On the other hand, another listed firm—Ifad Autos—posted a 60% growth in sales of Ashok Leyland buses to 1,804 units in the last seven years till FY23.
Market insiders said Hino was once the most popular bus on the country's long-distance routes. But its popularity is fading owing to the emergence of India-based buses like Ashok Leyland, Tata, and Eicher.
These buses are 40-50% cheaper than Hino and also provide good long-distance service, market insiders said.
Besides, the demand for air-conditioned buses is much higher than the non-AC ones in Bangladesh. Hino has failed to capture the country's market in this area. Scania, Hyundai, Volvo, and Ashok Leyland are the top choices of bus operators.
Aftab Auto's Managing Director Saiful Islam could not be reached over phone for comments.
In the FY23 annual report, its Chairman Shafiul Islam stated the commercial vehicle industry is facing a volatile environment in a rapidly changing competitive landscape.
"However, we believe the impact of the economic crisis on the business is temporary. We predicted to overcome the current environment within the next year."
"A revolutionary change occurred in the transport sector after the Padma Bridge connected the country's southwestern part with the capital. As a result, there is a growing demand for AC and non-AC buses with the opening of new routes," he added.
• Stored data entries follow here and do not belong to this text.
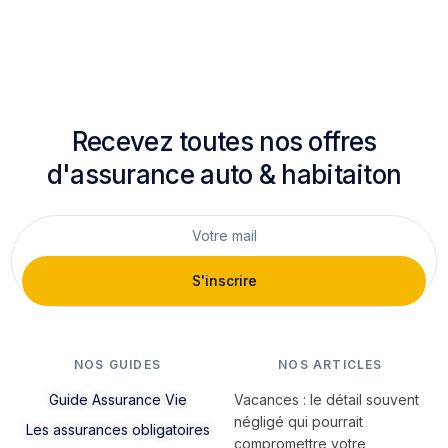
Recevez toutes nos offres
d'assurance auto & habitaiton
S'inscrire
NOS GUIDES
NOS ARTICLES
Guide Assurance Vie
Vacances : le détail souvent
négligé qui pourrait
Les assurances obligatoires
compromettre votre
Managing Director Saiful Islam stated in the annual report, "Aftab Auto could not achieve its target."
The company's downturn continued in the ongoing fiscal as its revenue fell 69% year-on-year to Tk10.44 crore, and it made a loss of Tk6.68 crore in the July-September quarter.
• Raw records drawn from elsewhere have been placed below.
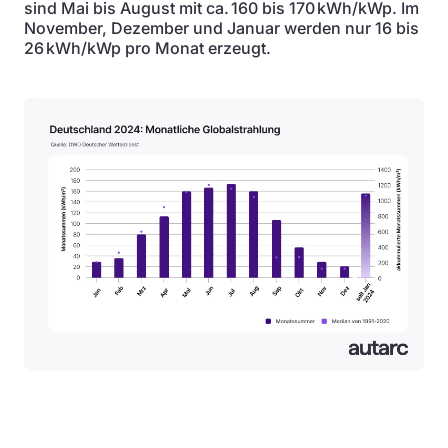
sind Mai bis August mit ca. 160 bis 170 kWh/kWp. Im
November, Dezember und Januar werden nur 16 bis
26 kWh/kWp pro Monat erzeugt.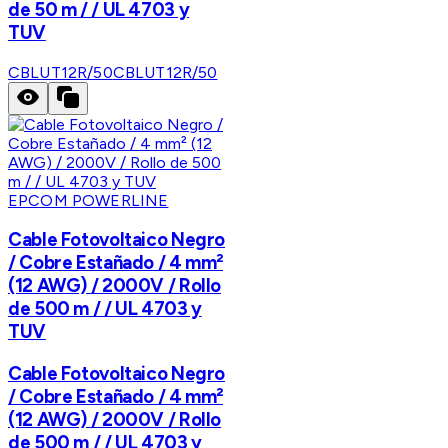
de 50 m / / UL 4703 y
TUV
CBLUT12R/50
CBLUT12R/50
EPCOM POWERLINE
Cable Fotovoltaico Negro
/ Cobre Estañado / 4 mm²
(12 AWG) / 2000V / Rollo
de 500 m / / UL 4703 y
TUV
Cable Fotovoltaico Negro
/ Cobre Estañado / 4 mm²
(12 AWG) / 2000V / Rollo
de 500 m / / UL 4703 y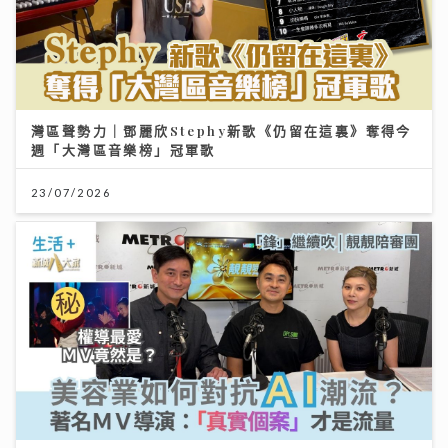
灣區聲勢力｜鄧麗欣Stephy新歌《仍留在這裏》奪得今
週「大灣區音樂榜」冠軍歌
23/07/2026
Aftab Auto explained in its financial statement that the decrease in revenue was notably influenced by two factors—changes in chassis models and the persistent challenges associated with the dollar crisis affecting the opening of letters of credit (LC).
Additionally, the company stated that the introduction of new chassis models played a significant role in the decline in sales. Customer adaptation to these changes often requires a transition period, during which sales may undergo a temporary downturn.
Besides, its external debt burden increased alarmingly. At the end of September this year, its long-term loan stood at Tk905 crore, which was 85% higher compared to FY22.
Despite the decreasing business, the company paid dividends to the shareholders regularly. In the last fiscal year, it paid a 10% cash dividend only to its general shareholders.
Aftab Auto's shares closed at Tk28.30 each on Wednesday at the Dhaka Stock Exchange, which was 0.71% higher than the previous session.
Since December 2022, Aftab Auto has suffered a 24% reduction in its share price because the stock failed to attract investors amidst the company's downturn in business.